[Transcribed page contents]
################
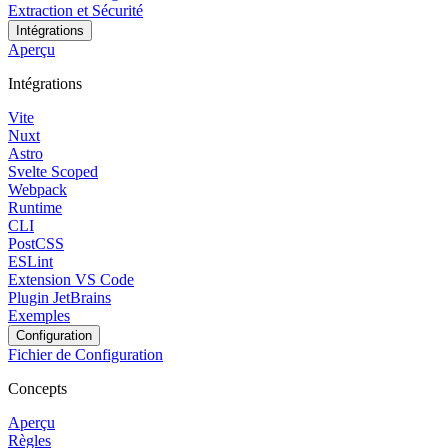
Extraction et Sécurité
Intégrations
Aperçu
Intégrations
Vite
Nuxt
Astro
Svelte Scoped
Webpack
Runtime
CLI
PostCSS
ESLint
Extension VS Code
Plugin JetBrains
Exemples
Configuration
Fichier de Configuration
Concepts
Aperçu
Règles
################
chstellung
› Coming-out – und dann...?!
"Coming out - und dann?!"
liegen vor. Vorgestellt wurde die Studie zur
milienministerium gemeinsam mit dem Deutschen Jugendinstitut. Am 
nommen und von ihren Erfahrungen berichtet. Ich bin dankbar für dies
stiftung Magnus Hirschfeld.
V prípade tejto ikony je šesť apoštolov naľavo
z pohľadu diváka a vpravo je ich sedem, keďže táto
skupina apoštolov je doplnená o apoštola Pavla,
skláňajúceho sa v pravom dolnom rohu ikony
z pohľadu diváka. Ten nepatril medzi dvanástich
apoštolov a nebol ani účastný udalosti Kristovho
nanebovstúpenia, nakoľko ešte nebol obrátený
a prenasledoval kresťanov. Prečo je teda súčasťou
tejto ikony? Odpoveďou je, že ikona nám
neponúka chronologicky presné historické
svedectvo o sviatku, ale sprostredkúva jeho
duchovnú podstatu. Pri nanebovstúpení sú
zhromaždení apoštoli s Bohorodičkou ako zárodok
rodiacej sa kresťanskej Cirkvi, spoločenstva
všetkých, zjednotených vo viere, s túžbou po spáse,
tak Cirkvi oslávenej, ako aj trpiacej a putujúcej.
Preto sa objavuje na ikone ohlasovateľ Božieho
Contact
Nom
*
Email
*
################
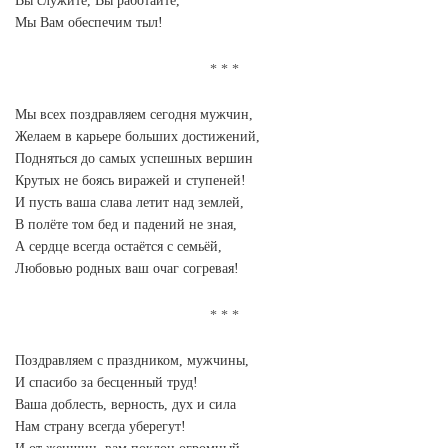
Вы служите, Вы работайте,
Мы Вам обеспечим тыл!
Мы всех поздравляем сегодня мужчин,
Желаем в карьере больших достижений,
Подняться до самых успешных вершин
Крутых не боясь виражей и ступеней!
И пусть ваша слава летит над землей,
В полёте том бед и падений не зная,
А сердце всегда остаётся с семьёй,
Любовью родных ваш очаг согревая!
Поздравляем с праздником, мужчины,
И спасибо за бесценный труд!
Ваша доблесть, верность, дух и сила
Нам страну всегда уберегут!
################
**Job item**
Check each line of the entries for "diváka" and copy those that have it.

**Reply to the task**
z pohľadu diváka a vpravo je ich sedem, keďže táto
z pohľadu diváka. Ten nepatril medzi dvanástich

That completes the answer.